_What is expected_
Restate the entries below word for word, leaving nothing out.

Dataset entries:
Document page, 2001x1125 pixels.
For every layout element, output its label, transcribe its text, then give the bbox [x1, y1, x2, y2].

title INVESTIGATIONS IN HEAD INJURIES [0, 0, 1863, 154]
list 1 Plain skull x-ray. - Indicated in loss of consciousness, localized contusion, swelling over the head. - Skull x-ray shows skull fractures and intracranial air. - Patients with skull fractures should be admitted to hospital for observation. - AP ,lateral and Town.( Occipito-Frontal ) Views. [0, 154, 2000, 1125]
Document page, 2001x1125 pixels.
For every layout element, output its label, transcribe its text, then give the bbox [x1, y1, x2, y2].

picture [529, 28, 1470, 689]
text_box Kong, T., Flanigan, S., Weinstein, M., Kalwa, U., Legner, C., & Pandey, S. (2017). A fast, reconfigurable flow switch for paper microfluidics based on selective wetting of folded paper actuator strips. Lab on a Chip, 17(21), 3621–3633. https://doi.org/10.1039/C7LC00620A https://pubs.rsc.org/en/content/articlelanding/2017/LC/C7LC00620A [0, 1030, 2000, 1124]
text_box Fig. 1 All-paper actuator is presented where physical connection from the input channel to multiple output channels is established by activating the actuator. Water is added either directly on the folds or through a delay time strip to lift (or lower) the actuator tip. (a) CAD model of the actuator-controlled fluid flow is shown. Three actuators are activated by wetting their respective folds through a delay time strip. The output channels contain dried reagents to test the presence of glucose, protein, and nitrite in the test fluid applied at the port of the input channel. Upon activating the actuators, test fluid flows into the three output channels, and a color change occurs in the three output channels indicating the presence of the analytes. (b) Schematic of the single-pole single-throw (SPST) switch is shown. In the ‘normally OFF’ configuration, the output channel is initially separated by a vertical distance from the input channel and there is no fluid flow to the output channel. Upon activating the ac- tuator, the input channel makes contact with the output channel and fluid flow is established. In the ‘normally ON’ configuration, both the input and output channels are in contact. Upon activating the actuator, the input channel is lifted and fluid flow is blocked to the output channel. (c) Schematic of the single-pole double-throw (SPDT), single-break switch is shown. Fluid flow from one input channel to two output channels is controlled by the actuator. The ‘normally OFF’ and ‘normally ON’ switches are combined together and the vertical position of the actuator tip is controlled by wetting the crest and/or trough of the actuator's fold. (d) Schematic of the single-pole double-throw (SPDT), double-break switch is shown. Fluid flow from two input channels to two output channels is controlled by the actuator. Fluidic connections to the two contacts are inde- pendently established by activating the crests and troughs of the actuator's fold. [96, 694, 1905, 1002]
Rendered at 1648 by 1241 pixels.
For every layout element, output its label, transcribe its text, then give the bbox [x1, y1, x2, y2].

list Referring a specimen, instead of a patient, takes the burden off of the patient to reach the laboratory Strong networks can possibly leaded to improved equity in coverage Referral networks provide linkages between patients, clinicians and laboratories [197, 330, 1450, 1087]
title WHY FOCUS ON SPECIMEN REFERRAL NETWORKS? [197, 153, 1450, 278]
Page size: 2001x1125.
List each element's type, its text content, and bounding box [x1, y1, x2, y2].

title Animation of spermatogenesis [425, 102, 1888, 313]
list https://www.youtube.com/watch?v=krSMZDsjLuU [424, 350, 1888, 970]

_Task answer_
Document page, 2001x1125 pixels.
For every layout element, output its label, transcribe its text, then give the bbox [x1, y1, x2, y2].

title INVESTIGATIONS IN HEAD INJURIES [0, 0, 1863, 154]
list 1 Plain skull x-ray. - Indicated in loss of consciousness, localized contusion, swelling over the head. - Skull x-ray shows skull fractures and intracranial air. - Patients with skull fractures should be admitted to hospital for observation. - AP ,lateral and Town.( Occipito-Frontal ) Views. [0, 154, 2000, 1125]
Document page, 2001x1125 pixels.
For every layout element, output its label, transcribe its text, then give the bbox [x1, y1, x2, y2].

picture [529, 28, 1470, 689]
text_box Kong, T., Flanigan, S., Weinstein, M., Kalwa, U., Legner, C., & Pandey, S. (2017). A fast, reconfigurable flow switch for paper microfluidics based on selective wetting of folded paper actuator strips. Lab on a Chip, 17(21), 3621–3633. https://doi.org/10.1039/C7LC00620A https://pubs.rsc.org/en/content/articlelanding/2017/LC/C7LC00620A [0, 1030, 2000, 1124]
text_box Fig. 1 All-paper actuator is presented where physical connection from the input channel to multiple output channels is established by activating the actuator. Water is added either directly on the folds or through a delay time strip to lift (or lower) the actuator tip. (a) CAD model of the actuator-controlled fluid flow is shown. Three actuators are activated by wetting their respective folds through a delay time strip. The output channels contain dried reagents to test the presence of glucose, protein, and nitrite in the test fluid applied at the port of the input channel. Upon activating the actuators, test fluid flows into the three output channels, and a color change occurs in the three output channels indicating the presence of the analytes. (b) Schematic of the single-pole single-throw (SPST) switch is shown. In the ‘normally OFF’ configuration, the output channel is initially separated by a vertical distance from the input channel and there is no fluid flow to the output channel. Upon activating the ac- tuator, the input channel makes contact with the output channel and fluid flow is established. In the ‘normally ON’ configuration, both the input and output channels are in contact. Upon activating the actuator, the input channel is lifted and fluid flow is blocked to the output channel. (c) Schematic of the single-pole double-throw (SPDT), single-break switch is shown. Fluid flow from one input channel to two output channels is controlled by the actuator. The ‘normally OFF’ and ‘normally ON’ switches are combined together and the vertical position of the actuator tip is controlled by wetting the crest and/or trough of the actuator's fold. (d) Schematic of the single-pole double-throw (SPDT), double-break switch is shown. Fluid flow from two input channels to two output channels is controlled by the actuator. Fluidic connections to the two contacts are inde- pendently established by activating the crests and troughs of the actuator's fold. [96, 694, 1905, 1002]
Rendered at 1648 by 1241 pixels.
For every layout element, output its label, transcribe its text, then give the bbox [x1, y1, x2, y2].

list Referring a specimen, instead of a patient, takes the burden off of the patient to reach the laboratory Strong networks can possibly leaded to improved equity in coverage Referral networks provide linkages between patients, clinicians and laboratories [197, 330, 1450, 1087]
title WHY FOCUS ON SPECIMEN REFERRAL NETWORKS? [197, 153, 1450, 278]
Page size: 2001x1125.
List each element's type, its text content, and bounding box [x1, y1, x2, y2].

title Animation of spermatogenesis [425, 102, 1888, 313]
list https://www.youtube.com/watch?v=krSMZDsjLuU [424, 350, 1888, 970]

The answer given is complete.